IMAGINE A BUSINESS that declares a profit two years running but achieves it by withholding payments owed to an important supplier. In effect, that’s what Virginia Gov. Robert F. McDonnell has now done by declaring what he unconvincingly terms a budget “surplus” for the last two years. Call it what you like, governor, but it doesn’t change the rather more awkward facts.
Like most states, Virginia has made massive spending cuts since the recession started three years ago, slashing billions of dollars in outlays to schools, colleges and universities, and virtually every social service the state provides. Although Republicans like Mr. McDonnell don’t often mention it, the impact of those cuts was cushioned by the federal stimulus, which added hundreds of millions of dollars to cover health care for the poor through Medicaid, among other needs.
Last year, with the stimulus dollars running dry and targets for further savings dwindling amid already shrunken government spending, Mr. McDonnell relied more heavily on budgetary gimmickry than he has before. He postponed $620 million in payments owed to the state pension system, which covers 600,000 teachers, among other beneficiaries. And he declared the money would be repaid starting in 2013 — conveniently, the year his gubernatorial term ends.
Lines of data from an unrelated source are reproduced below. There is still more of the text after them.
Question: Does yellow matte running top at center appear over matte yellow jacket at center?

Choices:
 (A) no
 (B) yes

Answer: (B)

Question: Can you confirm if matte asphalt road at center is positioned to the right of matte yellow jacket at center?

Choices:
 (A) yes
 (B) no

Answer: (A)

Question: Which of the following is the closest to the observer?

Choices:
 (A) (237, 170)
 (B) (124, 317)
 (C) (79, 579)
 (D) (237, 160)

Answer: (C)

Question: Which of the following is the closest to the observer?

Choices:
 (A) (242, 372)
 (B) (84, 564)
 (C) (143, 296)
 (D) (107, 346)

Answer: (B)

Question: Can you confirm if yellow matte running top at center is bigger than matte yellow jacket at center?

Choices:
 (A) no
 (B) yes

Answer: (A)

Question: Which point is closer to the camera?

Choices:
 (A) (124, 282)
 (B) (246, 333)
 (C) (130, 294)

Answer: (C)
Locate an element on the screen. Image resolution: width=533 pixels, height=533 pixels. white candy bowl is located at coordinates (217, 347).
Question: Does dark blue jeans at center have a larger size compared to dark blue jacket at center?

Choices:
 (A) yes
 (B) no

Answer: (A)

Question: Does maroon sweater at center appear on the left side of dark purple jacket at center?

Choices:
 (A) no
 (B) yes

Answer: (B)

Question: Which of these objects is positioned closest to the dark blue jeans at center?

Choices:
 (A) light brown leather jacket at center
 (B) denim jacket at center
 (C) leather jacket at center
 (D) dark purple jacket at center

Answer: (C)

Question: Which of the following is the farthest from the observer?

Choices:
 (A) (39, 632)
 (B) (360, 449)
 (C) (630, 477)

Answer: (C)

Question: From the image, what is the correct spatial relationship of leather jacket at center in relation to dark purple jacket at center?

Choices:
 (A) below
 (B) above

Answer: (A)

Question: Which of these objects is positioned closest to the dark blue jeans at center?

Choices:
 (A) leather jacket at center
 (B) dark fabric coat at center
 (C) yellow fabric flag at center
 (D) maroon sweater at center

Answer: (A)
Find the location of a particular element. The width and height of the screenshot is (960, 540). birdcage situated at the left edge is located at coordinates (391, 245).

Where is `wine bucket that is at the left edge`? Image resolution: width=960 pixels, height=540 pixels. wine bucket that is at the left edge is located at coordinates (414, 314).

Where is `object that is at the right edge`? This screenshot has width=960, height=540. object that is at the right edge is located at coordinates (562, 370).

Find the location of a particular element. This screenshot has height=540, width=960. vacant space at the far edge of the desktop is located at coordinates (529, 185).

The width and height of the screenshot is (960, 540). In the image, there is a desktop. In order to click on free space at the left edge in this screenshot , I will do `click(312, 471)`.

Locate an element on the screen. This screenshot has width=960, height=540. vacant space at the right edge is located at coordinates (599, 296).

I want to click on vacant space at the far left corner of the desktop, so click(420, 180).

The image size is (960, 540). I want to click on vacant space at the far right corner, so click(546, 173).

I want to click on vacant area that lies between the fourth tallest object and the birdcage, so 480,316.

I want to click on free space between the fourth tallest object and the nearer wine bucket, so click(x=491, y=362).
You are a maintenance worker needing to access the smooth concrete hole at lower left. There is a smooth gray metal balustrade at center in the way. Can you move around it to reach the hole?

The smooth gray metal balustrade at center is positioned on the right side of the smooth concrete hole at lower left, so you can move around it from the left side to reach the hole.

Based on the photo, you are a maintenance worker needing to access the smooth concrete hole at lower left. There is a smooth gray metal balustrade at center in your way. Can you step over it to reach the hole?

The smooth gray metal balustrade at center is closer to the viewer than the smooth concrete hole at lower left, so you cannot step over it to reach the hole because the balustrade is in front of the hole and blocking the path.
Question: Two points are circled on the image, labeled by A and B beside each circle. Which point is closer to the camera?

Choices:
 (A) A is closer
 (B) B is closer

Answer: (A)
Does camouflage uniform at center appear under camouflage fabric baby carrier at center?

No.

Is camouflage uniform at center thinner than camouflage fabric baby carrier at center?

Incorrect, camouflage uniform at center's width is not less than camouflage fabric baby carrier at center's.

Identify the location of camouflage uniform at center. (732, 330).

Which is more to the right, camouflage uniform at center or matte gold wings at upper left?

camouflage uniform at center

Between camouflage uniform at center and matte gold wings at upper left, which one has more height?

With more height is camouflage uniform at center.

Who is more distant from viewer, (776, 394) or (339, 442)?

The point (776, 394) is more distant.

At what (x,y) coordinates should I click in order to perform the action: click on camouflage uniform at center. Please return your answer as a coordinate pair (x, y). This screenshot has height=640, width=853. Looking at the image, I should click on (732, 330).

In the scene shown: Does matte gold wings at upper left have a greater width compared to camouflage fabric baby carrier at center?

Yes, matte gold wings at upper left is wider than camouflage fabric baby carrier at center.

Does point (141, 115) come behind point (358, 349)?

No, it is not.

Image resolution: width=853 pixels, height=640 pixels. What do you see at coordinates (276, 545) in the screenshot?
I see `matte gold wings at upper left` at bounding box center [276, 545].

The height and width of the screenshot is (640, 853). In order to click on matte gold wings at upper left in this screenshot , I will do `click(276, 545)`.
The governor also continued to rely on a trick of creative accounting he used last year, speeding up sales tax collections from businesses so that the first month’s taxes they owed in the new fiscal year were credited to last year’s books.
Now Mr. McDonnell has announced that Virginia notched up a “surplus” of $311 million for the fiscal year that ended June 30. But just like last year — when to manage a balanced budget he also postponed payments of $135 million to the state pension fund, known as the Virginia Retirement System — it is a surplus with a very large asterisk. In fact, the $620 million that Mr. McDonnell withheld from the pension fund is almost exactly twice the size of the “surplus.”